By Michaela Gibson Morris/NEMS Daily Journal
The current trend of losing lockers could put a heavy load on student’s backs.
“If they have a set of books at home and a set in the classroom, that decreases the weight tremendously,” said Jai Eschete, an occupational therapist who works with pediatric patients at North Mississippi Medical Center Outpatient Rehabilitation Center in Tupelo. However, if students are carrying all their supplies and equipment for a day, it can still overload a pack.
The problem of heavy packs is far from exclusive to schools without lockers. NMMC occupational therapists regularly do backpack education sessions at schools, and routinely find kids who are having back and neck pain because of overloaded packs.
“This is an ongoing issue,” Eschete said. “With the continuous weight on their backs, it will put a strain on the body.”
The American Occupational Therapy Association recommends that kids carry no more than 10 percent of their body weight in a backpack. The American Chiropractic Association estimates that the average load is more than 20 percent for kids around the country.
All the weight makes an impact.

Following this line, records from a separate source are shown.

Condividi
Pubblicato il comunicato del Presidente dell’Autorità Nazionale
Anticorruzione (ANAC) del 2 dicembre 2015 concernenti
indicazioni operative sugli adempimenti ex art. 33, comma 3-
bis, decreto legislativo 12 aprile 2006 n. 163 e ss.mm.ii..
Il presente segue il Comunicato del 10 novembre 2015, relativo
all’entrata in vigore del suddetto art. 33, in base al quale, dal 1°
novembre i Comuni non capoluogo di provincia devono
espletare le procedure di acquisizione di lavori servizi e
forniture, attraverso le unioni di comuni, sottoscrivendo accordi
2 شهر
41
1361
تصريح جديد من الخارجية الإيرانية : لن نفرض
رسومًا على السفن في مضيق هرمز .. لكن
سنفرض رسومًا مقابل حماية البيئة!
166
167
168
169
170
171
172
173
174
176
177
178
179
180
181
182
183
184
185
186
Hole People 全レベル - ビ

The Consumer Product Safety Commission estimated there were 27,900 backpack-related injuries among U.S. kids and adults last year.

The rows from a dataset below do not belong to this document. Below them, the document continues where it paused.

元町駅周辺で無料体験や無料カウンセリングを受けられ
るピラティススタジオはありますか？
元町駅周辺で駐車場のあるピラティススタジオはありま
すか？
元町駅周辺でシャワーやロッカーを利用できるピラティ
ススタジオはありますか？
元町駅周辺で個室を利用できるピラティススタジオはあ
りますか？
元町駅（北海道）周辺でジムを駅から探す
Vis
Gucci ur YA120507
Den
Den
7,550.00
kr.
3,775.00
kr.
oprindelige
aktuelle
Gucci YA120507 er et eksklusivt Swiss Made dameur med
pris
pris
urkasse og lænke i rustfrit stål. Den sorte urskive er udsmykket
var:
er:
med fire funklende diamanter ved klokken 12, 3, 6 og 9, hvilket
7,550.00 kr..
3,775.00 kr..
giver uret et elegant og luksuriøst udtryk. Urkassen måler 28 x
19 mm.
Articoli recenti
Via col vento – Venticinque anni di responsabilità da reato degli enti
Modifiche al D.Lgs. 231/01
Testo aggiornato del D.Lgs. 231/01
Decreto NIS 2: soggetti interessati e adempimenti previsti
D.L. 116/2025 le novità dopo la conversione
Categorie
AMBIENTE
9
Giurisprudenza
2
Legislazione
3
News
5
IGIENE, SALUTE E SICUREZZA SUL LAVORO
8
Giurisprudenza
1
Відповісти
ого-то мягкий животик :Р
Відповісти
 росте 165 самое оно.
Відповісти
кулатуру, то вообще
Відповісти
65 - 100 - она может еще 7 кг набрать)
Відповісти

Use of laptop computers are potentially lightening the load for Tupelo students in sixth through 12th grade.
“It’s better than a backpack and six textbooks,” Eschete said. But kids still need to make sure they aren’t overloaded with binders and supplies.
It’s not just carrying too much, Eschete said. It can be how the pack is carried or even the pack itself.

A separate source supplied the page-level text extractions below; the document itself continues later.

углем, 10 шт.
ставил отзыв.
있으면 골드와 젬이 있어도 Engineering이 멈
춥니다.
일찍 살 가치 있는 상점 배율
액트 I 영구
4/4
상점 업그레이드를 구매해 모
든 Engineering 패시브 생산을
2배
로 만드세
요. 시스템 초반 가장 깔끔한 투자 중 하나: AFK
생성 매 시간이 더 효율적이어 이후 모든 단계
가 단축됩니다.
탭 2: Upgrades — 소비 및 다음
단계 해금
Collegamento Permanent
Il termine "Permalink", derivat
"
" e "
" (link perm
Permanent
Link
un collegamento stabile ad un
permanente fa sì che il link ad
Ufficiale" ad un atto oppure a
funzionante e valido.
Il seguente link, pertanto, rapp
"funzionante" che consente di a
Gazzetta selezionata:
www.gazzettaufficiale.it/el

A single strap over one shoulder might present a carefree attitude, but it’s doing a number on the back.
“The coolness doesn’t outweigh the strain,” Eschete said.
Especially for younger students, Eschete frequently notices packs that are just too big for smaller frames. A well-fitting pack should be no lower than the top of the hip bones with both straps adjusted.
When the load is just more than kids can handle, wheeled packs are a good option for carrying books without a pain in the back, Eschete said.
“It decreases the pressure significantly,” he said.